Your response should contain each line of the data that includes "Example".

╭─ Data to use

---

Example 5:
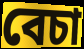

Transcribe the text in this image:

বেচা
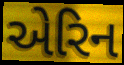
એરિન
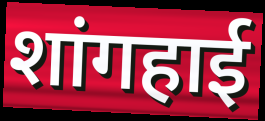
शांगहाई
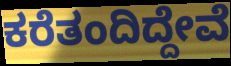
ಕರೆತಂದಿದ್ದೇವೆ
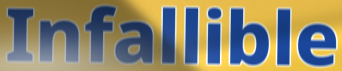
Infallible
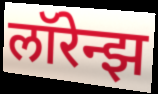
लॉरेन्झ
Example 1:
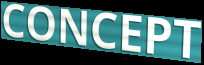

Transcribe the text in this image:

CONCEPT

╰─
╭─ Data to use

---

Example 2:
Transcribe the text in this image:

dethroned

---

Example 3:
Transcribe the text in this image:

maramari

╰─
╭─ Data to use

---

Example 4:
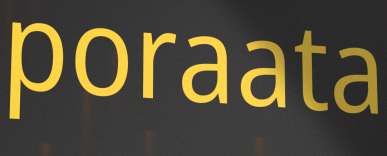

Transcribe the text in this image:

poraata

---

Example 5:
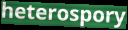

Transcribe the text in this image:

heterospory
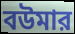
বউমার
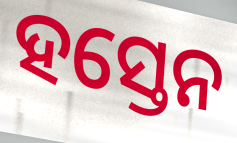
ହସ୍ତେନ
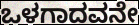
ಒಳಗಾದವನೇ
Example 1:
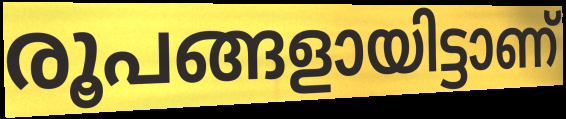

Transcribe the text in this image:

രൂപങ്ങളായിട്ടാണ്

╰─

Expected answer:
Example 5:
Example 1:
Example 2:
Example 3:
Example 4:
Example 5:
Example 1:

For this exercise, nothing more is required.